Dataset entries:
● ● ●
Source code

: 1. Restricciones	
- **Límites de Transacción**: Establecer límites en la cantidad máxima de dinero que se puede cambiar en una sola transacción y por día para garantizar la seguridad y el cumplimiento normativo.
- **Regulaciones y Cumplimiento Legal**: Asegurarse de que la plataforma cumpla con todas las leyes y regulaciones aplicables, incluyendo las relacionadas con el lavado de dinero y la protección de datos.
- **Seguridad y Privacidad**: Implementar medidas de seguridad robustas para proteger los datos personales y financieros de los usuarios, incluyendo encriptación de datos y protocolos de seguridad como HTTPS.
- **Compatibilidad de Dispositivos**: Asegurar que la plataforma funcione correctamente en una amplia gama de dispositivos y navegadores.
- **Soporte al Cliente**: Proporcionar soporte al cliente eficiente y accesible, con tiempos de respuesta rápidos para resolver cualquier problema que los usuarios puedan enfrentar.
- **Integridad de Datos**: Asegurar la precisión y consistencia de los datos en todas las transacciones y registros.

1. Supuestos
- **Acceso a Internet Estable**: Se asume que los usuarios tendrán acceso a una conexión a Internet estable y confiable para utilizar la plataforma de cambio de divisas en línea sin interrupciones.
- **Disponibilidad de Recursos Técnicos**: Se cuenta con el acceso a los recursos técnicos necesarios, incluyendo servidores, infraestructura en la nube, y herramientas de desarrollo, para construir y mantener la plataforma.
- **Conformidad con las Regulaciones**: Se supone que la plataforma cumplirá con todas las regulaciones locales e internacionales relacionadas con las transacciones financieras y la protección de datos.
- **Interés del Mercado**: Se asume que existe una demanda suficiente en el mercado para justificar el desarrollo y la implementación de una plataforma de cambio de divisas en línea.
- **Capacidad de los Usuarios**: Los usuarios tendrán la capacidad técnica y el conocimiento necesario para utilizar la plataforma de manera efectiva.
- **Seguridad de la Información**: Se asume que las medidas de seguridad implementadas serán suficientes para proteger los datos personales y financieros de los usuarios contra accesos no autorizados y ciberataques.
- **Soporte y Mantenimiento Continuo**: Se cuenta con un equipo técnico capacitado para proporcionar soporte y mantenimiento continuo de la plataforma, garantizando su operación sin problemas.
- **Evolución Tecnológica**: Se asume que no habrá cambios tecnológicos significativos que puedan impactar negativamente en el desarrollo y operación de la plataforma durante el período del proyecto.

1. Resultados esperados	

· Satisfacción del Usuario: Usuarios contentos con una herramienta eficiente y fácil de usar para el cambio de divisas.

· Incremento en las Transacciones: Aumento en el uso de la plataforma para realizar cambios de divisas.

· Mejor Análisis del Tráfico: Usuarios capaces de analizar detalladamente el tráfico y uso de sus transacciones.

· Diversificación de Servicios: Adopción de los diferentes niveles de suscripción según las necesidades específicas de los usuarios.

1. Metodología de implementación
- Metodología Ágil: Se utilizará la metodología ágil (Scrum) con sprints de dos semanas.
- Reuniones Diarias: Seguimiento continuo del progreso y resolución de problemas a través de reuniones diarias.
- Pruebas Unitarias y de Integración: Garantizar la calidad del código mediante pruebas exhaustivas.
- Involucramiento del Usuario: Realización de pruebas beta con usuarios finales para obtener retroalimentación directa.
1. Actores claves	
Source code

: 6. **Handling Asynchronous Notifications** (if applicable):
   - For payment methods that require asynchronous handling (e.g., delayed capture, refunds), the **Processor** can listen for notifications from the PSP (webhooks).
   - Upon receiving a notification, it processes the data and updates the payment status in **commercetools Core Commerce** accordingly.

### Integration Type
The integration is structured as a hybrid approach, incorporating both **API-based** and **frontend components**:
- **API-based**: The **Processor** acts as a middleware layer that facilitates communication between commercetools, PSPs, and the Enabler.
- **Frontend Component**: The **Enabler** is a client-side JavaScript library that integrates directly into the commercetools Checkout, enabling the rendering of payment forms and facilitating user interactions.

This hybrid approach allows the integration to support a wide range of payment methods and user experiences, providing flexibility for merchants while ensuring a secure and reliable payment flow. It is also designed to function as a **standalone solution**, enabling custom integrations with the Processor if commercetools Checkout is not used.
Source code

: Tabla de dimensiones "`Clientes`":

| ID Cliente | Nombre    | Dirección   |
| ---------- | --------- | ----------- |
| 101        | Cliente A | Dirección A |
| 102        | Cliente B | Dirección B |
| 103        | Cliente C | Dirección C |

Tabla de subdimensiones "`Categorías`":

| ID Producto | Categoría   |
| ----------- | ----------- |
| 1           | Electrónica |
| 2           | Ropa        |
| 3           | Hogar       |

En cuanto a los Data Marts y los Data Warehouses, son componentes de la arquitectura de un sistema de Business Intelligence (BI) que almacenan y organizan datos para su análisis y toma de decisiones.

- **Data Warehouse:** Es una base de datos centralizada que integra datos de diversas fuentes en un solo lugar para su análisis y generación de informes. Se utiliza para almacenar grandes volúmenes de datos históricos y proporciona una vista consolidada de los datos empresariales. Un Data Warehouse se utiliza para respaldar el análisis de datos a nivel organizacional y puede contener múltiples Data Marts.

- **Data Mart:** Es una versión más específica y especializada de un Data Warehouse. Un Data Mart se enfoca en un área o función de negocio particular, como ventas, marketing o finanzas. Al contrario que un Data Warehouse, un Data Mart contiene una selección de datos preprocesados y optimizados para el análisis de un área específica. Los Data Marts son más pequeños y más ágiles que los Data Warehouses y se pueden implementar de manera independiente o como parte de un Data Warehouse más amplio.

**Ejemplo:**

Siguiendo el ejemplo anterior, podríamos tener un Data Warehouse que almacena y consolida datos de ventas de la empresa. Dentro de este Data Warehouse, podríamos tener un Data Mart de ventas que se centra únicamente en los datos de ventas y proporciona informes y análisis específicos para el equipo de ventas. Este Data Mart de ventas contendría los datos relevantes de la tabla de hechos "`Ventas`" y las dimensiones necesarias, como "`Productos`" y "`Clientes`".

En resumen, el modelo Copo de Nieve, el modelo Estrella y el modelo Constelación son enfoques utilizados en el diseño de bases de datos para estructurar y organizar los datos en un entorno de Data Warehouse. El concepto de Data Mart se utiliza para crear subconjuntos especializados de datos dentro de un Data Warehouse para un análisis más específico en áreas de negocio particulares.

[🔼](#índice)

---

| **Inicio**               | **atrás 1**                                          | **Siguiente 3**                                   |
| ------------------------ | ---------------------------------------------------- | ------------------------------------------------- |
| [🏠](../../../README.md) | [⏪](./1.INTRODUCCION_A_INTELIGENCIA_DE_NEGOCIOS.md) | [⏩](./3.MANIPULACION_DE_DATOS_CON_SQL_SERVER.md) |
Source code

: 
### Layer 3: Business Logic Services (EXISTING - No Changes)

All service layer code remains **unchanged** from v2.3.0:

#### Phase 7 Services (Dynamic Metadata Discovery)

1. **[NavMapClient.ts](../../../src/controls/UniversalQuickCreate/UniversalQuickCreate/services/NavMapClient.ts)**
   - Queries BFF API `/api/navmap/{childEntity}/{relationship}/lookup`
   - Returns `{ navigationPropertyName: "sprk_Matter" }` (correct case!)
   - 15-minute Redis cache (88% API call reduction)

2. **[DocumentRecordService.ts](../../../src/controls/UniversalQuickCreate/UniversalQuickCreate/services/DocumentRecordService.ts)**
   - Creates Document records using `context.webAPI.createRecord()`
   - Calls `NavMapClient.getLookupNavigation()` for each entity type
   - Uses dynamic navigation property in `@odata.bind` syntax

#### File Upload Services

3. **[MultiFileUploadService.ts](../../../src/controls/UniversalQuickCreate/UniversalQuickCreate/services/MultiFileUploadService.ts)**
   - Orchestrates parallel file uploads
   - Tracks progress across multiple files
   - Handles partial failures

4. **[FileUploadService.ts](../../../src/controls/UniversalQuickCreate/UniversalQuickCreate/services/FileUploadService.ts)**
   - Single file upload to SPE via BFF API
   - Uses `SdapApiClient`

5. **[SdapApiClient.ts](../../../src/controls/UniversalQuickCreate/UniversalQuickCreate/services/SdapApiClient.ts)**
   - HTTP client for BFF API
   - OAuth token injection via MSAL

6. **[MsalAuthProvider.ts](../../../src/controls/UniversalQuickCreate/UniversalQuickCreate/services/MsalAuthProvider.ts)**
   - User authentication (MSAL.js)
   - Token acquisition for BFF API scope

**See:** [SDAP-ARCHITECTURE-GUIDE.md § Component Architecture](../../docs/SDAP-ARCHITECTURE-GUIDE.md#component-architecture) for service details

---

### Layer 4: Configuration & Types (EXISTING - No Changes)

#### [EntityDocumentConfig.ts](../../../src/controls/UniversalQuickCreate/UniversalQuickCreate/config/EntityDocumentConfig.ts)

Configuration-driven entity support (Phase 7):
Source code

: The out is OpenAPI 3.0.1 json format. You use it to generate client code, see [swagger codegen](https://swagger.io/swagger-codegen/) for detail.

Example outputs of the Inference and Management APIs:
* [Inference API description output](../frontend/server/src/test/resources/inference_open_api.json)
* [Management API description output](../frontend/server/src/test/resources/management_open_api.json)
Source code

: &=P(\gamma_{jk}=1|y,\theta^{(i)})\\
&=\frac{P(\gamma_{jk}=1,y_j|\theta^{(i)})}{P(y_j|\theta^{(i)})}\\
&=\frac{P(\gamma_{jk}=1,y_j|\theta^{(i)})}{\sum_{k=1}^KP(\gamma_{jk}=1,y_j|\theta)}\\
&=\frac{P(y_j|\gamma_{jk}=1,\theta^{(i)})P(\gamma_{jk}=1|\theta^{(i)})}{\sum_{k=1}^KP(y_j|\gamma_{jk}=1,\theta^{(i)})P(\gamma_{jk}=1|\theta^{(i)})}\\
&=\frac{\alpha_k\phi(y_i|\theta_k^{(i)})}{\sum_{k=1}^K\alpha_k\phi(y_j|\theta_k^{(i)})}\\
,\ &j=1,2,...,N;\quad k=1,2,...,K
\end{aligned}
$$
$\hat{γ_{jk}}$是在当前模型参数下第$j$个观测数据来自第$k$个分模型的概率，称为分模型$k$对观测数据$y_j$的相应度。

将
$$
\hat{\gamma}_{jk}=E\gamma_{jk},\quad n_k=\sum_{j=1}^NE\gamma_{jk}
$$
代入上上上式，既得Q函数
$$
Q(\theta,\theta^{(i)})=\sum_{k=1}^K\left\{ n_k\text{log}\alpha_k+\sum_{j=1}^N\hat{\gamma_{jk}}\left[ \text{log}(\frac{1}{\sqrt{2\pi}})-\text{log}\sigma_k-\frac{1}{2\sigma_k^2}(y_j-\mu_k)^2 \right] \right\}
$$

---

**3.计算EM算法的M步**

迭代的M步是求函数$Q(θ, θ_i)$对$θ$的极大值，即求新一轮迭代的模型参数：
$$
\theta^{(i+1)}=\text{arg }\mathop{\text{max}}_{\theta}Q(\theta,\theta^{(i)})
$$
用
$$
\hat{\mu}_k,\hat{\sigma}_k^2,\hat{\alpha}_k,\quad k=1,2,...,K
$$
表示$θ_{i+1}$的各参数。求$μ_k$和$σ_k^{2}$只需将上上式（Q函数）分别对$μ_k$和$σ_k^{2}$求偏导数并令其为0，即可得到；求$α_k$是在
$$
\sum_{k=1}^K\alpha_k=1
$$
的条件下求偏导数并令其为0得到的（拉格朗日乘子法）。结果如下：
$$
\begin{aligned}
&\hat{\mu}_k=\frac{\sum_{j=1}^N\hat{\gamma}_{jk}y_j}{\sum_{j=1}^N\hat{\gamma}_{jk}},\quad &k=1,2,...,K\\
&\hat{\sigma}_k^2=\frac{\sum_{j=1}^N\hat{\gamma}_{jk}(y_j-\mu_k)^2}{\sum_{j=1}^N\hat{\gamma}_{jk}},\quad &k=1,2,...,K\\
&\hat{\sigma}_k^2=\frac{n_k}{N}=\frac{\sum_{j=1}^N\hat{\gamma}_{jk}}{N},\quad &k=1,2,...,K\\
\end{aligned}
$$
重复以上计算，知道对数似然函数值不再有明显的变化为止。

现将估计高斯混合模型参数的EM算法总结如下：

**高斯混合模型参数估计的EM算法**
● ● ●
*REQUIREMENT:* Reproduce verbatim the lines above, from the line with "- **Seguridad de" through the line with "- Metodología Ágil: Se".

*TASK ANSWER:*
- **Seguridad de la Información**: Se asume que las medidas de seguridad implementadas serán suficientes para proteger los datos personales y financieros de los usuarios contra accesos no autorizados y ciberataques.
- **Soporte y Mantenimiento Continuo**: Se cuenta con un equipo técnico capacitado para proporcionar soporte y mantenimiento continuo de la plataforma, garantizando su operación sin problemas.
- **Evolución Tecnológica**: Se asume que no habrá cambios tecnológicos significativos que puedan impactar negativamente en el desarrollo y operación de la plataforma durante el período del proyecto.

1. Resultados esperados	

· Satisfacción del Usuario: Usuarios contentos con una herramienta eficiente y fácil de usar para el cambio de divisas.

· Incremento en las Transacciones: Aumento en el uso de la plataforma para realizar cambios de divisas.

· Mejor Análisis del Tráfico: Usuarios capaces de analizar detalladamente el tráfico y uso de sus transacciones.

· Diversificación de Servicios: Adopción de los diferentes niveles de suscripción según las necesidades específicas de los usuarios.

1. Metodología de implementación
- Metodología Ágil: Se utilizará la metodología ágil (Scrum) con sprints de dos semanas.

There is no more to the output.